Коадъютор, вполне удовлетворенный, снова сел и поставил зонтик между колен.

– Осенью раньше темнеет, – сказал он.

– Раньше…

Наконец, доведенный до отчаяния, Амаро сказал, что у него нестерпимая мигрень, что он хочет лечь; коадъютор ушел, еще раз напомнив, что завтра надо крестить ребенка нашего друга Гедеса.

Амаро сейчас же отправился в Рикосу. К счастью, ночь была теплая и темная; казалось, скоро пойдет дождь. Сердце Амаро сильно билось от надежды: ах, если бы ребенок родился мертвым! Ведь это вполне возможно!

У Сан-Жоанейры в молодости родилось двое мертвых детей; Амелия жила все последнее время в такой тревоге что это не могло не нарушить нормальный ход беременности. А если она тоже умрет? При этой мысли его охватила жалость и нежность к этой славной девушке, которая так его любила, а теперь, в расплату за это, кричит, раздираемая болью. И все-таки, если бы оба умерли – и она и ребенок, – тогда его грех и преступление сразу и навсегда исчезли бы в темных глубинах вечности… И он снова мог бы спать спокойно, как до приезда в Лейрию, занимался бы делами церкви, вел бы жизнь чистую и незапятнанную, как белый лист бумаги!
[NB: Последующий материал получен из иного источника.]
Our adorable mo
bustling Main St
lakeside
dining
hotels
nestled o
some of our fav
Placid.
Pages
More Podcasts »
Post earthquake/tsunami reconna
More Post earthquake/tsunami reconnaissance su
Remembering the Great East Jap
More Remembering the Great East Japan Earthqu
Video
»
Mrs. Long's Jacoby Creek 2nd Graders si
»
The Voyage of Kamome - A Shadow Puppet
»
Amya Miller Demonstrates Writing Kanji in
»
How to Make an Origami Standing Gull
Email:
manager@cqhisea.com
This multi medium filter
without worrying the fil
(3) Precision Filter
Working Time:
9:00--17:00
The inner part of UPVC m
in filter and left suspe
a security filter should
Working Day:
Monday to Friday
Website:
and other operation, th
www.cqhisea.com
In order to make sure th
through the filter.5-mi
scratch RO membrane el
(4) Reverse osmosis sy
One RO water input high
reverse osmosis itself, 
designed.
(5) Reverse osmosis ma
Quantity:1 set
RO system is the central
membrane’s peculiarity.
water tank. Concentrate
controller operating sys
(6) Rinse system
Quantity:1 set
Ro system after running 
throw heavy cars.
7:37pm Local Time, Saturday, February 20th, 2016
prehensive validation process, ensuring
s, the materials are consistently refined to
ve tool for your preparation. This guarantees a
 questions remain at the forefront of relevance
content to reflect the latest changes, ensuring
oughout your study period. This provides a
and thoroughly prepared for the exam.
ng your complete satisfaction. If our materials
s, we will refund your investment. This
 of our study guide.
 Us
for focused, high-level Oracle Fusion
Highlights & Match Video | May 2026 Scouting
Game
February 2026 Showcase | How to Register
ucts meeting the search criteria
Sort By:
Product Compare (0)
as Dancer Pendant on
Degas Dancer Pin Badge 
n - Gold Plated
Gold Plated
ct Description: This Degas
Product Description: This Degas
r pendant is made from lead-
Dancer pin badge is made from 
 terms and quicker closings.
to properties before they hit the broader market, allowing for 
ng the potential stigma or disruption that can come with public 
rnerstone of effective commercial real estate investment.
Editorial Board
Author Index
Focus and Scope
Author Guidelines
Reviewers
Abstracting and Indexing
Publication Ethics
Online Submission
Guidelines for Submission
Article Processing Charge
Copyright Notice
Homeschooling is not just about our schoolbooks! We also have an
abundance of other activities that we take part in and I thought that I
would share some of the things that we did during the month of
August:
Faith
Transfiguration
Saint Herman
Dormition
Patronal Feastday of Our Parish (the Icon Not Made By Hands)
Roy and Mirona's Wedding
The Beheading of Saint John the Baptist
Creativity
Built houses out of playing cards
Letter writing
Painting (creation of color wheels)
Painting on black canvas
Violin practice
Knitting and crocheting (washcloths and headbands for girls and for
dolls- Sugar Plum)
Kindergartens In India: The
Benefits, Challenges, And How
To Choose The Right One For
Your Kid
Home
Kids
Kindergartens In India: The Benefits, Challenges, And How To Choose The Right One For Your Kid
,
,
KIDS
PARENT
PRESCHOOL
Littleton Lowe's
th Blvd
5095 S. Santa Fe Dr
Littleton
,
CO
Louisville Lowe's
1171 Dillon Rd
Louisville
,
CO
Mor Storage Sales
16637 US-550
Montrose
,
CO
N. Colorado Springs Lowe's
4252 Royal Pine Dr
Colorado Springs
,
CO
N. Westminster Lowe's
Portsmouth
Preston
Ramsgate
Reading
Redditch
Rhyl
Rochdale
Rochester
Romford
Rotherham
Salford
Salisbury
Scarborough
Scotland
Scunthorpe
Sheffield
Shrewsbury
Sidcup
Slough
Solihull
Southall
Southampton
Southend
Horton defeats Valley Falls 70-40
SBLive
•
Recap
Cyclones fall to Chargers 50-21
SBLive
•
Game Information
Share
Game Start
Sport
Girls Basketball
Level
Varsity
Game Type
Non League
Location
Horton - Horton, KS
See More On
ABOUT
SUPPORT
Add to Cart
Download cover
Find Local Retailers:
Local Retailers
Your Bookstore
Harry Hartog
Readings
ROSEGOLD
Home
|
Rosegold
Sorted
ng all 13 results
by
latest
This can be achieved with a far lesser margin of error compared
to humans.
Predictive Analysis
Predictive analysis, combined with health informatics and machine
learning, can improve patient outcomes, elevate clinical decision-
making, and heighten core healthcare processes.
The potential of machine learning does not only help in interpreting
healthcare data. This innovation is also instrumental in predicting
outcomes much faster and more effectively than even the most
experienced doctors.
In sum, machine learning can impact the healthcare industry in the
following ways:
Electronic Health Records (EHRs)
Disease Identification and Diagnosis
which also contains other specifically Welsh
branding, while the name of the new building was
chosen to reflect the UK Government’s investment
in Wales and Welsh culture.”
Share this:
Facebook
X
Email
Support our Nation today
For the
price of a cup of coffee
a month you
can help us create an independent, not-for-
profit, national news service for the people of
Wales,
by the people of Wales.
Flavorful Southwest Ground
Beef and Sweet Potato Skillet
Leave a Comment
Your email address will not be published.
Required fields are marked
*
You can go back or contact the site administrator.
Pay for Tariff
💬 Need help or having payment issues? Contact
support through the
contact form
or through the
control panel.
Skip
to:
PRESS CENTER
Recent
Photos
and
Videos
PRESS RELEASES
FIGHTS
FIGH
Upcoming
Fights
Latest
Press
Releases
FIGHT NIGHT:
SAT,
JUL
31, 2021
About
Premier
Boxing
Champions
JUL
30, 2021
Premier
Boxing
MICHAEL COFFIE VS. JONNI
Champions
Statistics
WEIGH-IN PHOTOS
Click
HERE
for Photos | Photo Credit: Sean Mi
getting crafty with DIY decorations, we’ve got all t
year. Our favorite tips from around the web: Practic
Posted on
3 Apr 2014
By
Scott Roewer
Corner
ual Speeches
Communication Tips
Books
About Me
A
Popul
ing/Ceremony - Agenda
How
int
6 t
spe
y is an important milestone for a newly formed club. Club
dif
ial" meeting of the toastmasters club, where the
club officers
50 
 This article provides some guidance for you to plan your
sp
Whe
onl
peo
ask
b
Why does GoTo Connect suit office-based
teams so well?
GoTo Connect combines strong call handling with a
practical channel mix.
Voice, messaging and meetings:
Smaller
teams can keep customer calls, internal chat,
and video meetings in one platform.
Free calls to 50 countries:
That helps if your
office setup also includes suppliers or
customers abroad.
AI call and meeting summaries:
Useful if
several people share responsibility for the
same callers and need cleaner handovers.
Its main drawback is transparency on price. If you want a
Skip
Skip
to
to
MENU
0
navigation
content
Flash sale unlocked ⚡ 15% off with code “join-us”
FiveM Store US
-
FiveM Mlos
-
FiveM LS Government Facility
Он остановился у полуразрушенного сарая на краю дороги: в сарае уже должны были ждать Карлота или ее муж, чтобы забрать ребенка; они еще не решили, кто именно. Амаро противно было думать, что сейчас он увидит карлика с налитыми дурной кровью глазами и что тот унесет его ребенка. Он крикнул в темный сарай: «Ола!» – и с облегчением услышал звонкий голос Карлоты, донесшийся из темноты:

– Я здесь!

Хорошо; надо подождать, сеньора Карлота.

Он был доволен; ему казалось, что теперь нечего бояться: его ребенка унесет на руках, прижимая к своей сильной груди, эта плодовитая сорокалетняя женщина, такая опрятная и свежая на вид.

Он обошел вокруг дома. Все было темно и безмолвно, и само каменное строение казалось сгустком ненастной декабрьской ночи. Ни одной светящейся щелки в окнах Амелии. Влажный воздух был неподвижен, даже листья не шелестели. Дионисия не выходила.

Его тревожила эта задержка. Кто-нибудь мог заметить, что он бродит вокруг дома. Но Амаро было противно стоять в сарае вместе с Карлотой, и он пошел вдоль стены плодового сада, потом повернул обратно – и тут увидел, что дверь, выходившая на террасу, на мгновение осветилась.

Он подбежал к зеленой садовой калитке как раз в ту минуту, когда она скрипнула, и Дионисия, не проронив ни слова, положила ему на руки сверток.

– Мертвый? – спросил он.

– Зачем? Живой, крепыш!

Она осторожно заперла калитку; собаки, заслышав шорох, уже начинали брехать.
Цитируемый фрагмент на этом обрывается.